**Task item**
Gather each line from the rows below that contains the word "nation".

**Dataset entries**

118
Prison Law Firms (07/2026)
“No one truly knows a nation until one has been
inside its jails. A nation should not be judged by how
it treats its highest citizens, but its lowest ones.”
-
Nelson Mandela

**Result of the exercise**
“No one truly knows a nation until one has been
inside its jails. A nation should not be judged by how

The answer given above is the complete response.